## EXERCISE TASK
Can you reproduce the lines of the material below verbatim, from the line containing "scientific name: Aedes albopictus" through the line containing "genus: Asparagus", with both of those lines included?

(Extracted data entries)
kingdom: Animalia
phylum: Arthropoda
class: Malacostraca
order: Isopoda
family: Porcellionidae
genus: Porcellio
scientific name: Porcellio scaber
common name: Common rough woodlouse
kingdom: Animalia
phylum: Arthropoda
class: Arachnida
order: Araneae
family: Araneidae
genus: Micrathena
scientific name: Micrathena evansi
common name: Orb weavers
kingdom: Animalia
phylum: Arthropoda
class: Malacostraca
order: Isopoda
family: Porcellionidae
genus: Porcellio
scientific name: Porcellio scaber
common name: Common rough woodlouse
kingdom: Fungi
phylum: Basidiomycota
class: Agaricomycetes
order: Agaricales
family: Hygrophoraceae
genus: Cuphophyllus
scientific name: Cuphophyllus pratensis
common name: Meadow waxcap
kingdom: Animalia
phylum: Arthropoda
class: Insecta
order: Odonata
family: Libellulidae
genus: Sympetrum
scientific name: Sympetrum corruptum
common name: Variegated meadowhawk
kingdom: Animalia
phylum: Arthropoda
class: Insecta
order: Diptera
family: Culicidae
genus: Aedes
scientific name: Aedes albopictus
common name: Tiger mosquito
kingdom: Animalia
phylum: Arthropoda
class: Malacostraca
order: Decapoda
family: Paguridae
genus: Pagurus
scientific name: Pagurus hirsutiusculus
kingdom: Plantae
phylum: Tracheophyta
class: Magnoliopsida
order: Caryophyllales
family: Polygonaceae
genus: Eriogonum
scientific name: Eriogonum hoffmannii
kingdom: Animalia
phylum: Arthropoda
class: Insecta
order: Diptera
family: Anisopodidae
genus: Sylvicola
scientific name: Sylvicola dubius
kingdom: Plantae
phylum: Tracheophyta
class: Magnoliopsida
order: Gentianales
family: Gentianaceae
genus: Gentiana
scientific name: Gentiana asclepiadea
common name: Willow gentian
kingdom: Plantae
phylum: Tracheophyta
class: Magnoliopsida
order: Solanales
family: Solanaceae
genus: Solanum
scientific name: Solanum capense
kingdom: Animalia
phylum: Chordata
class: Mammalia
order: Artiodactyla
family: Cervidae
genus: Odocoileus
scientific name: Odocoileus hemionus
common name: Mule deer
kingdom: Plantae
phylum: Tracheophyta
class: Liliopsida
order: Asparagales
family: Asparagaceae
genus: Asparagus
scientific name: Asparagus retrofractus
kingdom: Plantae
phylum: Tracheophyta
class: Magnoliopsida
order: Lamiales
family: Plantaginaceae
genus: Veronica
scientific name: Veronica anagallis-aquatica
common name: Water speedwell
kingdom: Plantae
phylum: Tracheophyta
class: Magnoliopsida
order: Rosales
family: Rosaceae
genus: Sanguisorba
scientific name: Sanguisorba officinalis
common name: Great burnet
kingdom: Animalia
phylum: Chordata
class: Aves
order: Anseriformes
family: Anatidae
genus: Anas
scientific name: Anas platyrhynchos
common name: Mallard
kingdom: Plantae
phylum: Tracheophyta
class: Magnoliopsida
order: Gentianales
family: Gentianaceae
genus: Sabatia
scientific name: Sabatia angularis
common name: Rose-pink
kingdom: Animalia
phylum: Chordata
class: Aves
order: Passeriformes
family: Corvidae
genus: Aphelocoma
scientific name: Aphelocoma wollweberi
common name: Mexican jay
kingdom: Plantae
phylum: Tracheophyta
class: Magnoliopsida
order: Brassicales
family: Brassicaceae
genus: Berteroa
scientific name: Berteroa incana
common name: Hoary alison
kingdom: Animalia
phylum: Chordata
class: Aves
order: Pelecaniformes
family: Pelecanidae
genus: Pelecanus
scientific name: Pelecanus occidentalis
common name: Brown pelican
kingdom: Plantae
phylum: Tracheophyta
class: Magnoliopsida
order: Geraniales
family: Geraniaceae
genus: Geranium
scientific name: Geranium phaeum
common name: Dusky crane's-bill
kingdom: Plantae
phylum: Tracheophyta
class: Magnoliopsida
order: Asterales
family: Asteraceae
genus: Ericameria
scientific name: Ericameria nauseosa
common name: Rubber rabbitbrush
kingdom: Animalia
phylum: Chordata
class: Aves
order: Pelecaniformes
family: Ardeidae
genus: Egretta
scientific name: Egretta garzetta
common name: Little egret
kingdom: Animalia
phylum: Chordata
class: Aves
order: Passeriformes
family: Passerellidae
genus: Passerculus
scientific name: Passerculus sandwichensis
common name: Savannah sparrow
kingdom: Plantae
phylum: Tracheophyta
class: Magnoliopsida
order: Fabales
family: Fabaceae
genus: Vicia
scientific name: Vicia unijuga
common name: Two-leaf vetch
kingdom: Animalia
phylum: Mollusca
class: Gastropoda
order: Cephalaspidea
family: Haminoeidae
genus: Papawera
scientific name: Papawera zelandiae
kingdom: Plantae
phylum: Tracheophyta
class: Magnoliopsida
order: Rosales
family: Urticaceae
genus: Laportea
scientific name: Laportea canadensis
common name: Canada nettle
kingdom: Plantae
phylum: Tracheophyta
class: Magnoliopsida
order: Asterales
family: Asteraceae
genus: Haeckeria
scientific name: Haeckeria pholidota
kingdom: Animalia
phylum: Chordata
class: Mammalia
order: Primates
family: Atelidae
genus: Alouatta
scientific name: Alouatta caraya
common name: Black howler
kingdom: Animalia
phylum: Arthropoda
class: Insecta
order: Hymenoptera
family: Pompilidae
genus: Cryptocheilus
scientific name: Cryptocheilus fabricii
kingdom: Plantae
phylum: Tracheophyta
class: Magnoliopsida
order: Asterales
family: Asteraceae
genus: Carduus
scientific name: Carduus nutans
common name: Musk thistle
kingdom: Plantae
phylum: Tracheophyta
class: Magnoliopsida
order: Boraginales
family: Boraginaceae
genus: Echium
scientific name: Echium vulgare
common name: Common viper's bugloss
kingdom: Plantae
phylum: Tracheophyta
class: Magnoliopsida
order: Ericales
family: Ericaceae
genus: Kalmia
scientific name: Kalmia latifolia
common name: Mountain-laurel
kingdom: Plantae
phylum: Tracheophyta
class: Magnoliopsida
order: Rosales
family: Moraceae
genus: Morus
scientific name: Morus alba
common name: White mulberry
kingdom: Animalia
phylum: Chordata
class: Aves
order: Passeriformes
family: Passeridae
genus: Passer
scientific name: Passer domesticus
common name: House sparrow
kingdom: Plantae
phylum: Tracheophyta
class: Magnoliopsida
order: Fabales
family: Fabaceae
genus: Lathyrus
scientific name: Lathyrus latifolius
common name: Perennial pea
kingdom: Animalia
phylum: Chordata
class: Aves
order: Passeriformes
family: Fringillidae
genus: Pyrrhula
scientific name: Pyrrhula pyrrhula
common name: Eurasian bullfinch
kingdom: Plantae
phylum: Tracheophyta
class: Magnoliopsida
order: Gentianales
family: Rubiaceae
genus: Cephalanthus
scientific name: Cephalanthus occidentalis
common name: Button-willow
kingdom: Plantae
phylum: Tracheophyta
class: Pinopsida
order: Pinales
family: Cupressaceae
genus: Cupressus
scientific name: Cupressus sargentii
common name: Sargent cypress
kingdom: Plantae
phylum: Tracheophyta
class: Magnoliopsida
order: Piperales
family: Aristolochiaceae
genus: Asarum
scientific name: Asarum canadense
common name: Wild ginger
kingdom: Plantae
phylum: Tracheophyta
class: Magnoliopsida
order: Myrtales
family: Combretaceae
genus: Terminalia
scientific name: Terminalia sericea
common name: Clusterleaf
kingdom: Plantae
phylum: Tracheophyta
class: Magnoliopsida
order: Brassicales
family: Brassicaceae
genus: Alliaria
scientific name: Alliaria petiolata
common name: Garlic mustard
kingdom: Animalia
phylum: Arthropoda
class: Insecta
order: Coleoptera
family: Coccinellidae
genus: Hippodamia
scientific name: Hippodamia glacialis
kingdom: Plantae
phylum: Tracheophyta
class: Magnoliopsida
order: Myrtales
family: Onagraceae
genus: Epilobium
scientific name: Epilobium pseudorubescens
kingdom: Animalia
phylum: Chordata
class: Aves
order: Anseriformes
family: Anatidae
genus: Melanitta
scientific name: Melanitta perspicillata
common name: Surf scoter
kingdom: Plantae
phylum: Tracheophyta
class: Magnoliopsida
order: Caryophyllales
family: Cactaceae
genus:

## FULL OUTPUT
scientific name: Aedes albopictus
common name: Tiger mosquito
kingdom: Animalia
phylum: Arthropoda
class: Malacostraca
order: Decapoda
family: Paguridae
genus: Pagurus
scientific name: Pagurus hirsutiusculus
kingdom: Plantae
phylum: Tracheophyta
class: Magnoliopsida
order: Caryophyllales
family: Polygonaceae
genus: Eriogonum
scientific name: Eriogonum hoffmannii
kingdom: Animalia
phylum: Arthropoda
class: Insecta
order: Diptera
family: Anisopodidae
genus: Sylvicola
scientific name: Sylvicola dubius
kingdom: Plantae
phylum: Tracheophyta
class: Magnoliopsida
order: Gentianales
family: Gentianaceae
genus: Gentiana
scientific name: Gentiana asclepiadea
common name: Willow gentian
kingdom: Plantae
phylum: Tracheophyta
class: Magnoliopsida
order: Solanales
family: Solanaceae
genus: Solanum
scientific name: Solanum capense
kingdom: Animalia
phylum: Chordata
class: Mammalia
order: Artiodactyla
family: Cervidae
genus: Odocoileus
scientific name: Odocoileus hemionus
common name: Mule deer
kingdom: Plantae
phylum: Tracheophyta
class: Liliopsida
order: Asparagales
family: Asparagaceae
genus: Asparagus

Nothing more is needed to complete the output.